Dopo aver nominato una serie di riviste antropologiche catalogate in Italia come "riviste A" - tra  cui Antropologia, ANUAC, Lares, Antropologia Museale, Archivio Antropologico Mediterraneo e DADA -  sono state spiegate le dinamiche attraverso cui viene valutato se un articolo è pubblicabile oppure no: dopo una prima selezione da parte della redazione della rivista, il testo viene inviato a due revisori esterni specializzati sul tema che devono dare un giudizio autonomo e suggerire eventuali correzioni. Qui emerge la centralità della negoziazione, con un ruolo di labor limae utile ad accordare il proprio discorso con gli interessi dell'accademia. Tale lavoro, tuttavia, è lungo e può passare molto tempo prima che un articolo venga pubblicato. Pertanto, per poter effettuare un primo confronto con altri antropologi, può essere utile partecipare a conferenze e incontri, in cui esporre la propria tesi e i propri ambiti di ricerca al fine rielaborarli e ridiscuterli. La professoressa Brivio ci ha consigliato di iniziare a cimentarci con la scrittura di recensioni di libri, articoli e altri lavori antropologici prima di passare all’esposizione delle nostre idee e di provare a proporsi, almeno per i primi tempi, a riviste non di prima classe. Da quest'ultimo suggerimento è emerso come, in passato, la facoltà magistrale avesse una rivista di antropologia gestita dagli studenti. Questo ricordo è stato anche un momento di critica verso noi studenti, tacciati di essere poco comunitari e molto individualisti: le attività svolte grazie alla rappresentanza studentesca, oggi più che mai, vengono poco prese come opportunità. 

Infine, l’intervento del professor Traversari era volto a presentare l’Ufficio per le Politiche Attive, che si occupa di fornire agli studenti un supporto sia didattico che personale per lo sviluppo dei propri interessi e delle proprie attitudini.

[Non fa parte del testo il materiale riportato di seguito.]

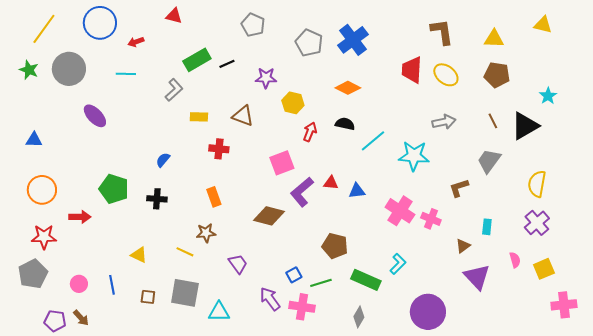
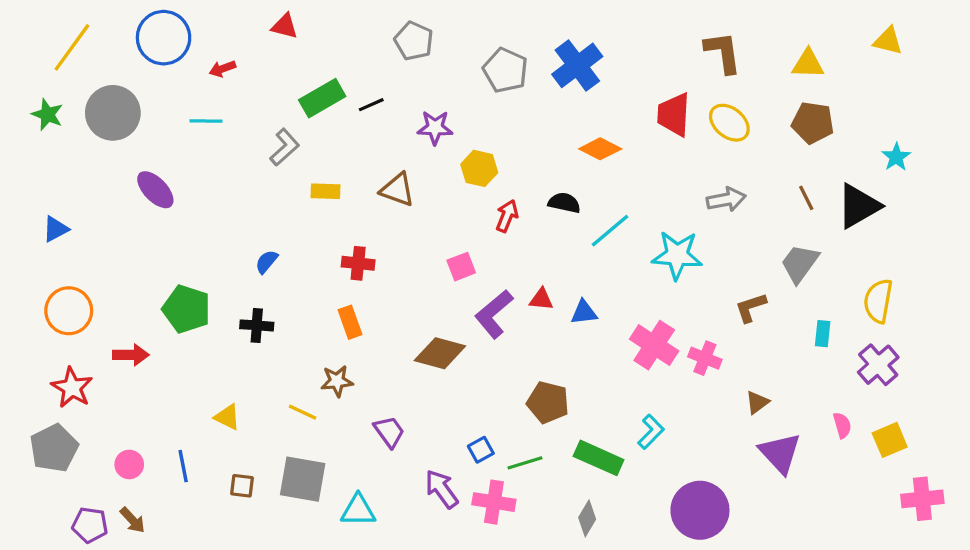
orange diamond: (348, 88) -> (600, 149), moved
blue triangle: (34, 140) -> (56, 229), turned -30
red cross: (219, 149) -> (358, 263), moved
pink square: (282, 163) -> (461, 267), size x0.7
cyan rectangle: (487, 227) -> (823, 334), moved
red star: (44, 237) -> (72, 388), turned 30

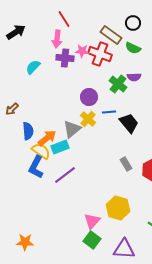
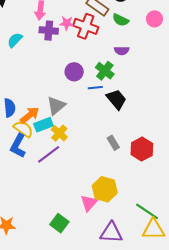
green cross: (118, 84) -> (105, 71), moved
yellow cross: (88, 119) -> (59, 133), moved
pink triangle: (92, 221) -> (89, 203), moved
green square: (92, 240) -> (59, 223), moved

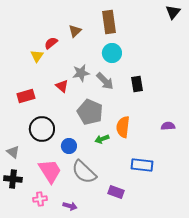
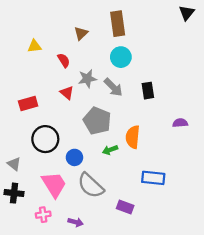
red semicircle: (51, 43) -> (64, 60), moved, turned 96
yellow triangle: (37, 56) -> (35, 46), moved, turned 48
purple semicircle: (168, 126) -> (180, 123), moved

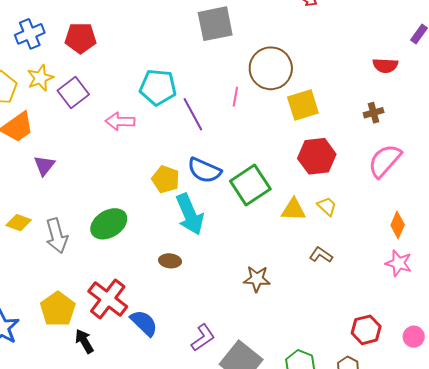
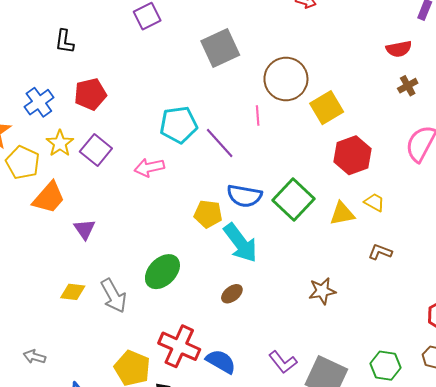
brown cross: (374, 113) -> (408, 86), moved
brown ellipse: (170, 261) -> (232, 294), turned -30
purple L-shape: (203, 338) -> (283, 362), turned 100

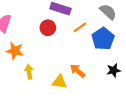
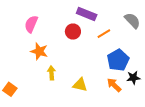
blue pentagon: (103, 39) -> (118, 60), moved
orange arrow: (78, 71) -> (114, 85), moved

L’ufficio è aperto il giovedì dalle 15.30 alle 17.30 e si propone di dare consigli mirati riguardo la stesura della tesi, gli ambiti di ricerca, la ricerca di lavoro in ambito antropologico, i percorsi di studio post laurea. 
Il laboratorio da lui tenuto, Antropologia e mondo del lavoro, che può essere scelto dagli studenti del 2° anno per l’acquisizione dei crediti Altre conoscenze, cerca di presentare alcuni campi di applicazione dell’Antropologia alternativi alla ricerca accademica, tra cui il mondo dell’insegnamento, del marketing, dell’educazione.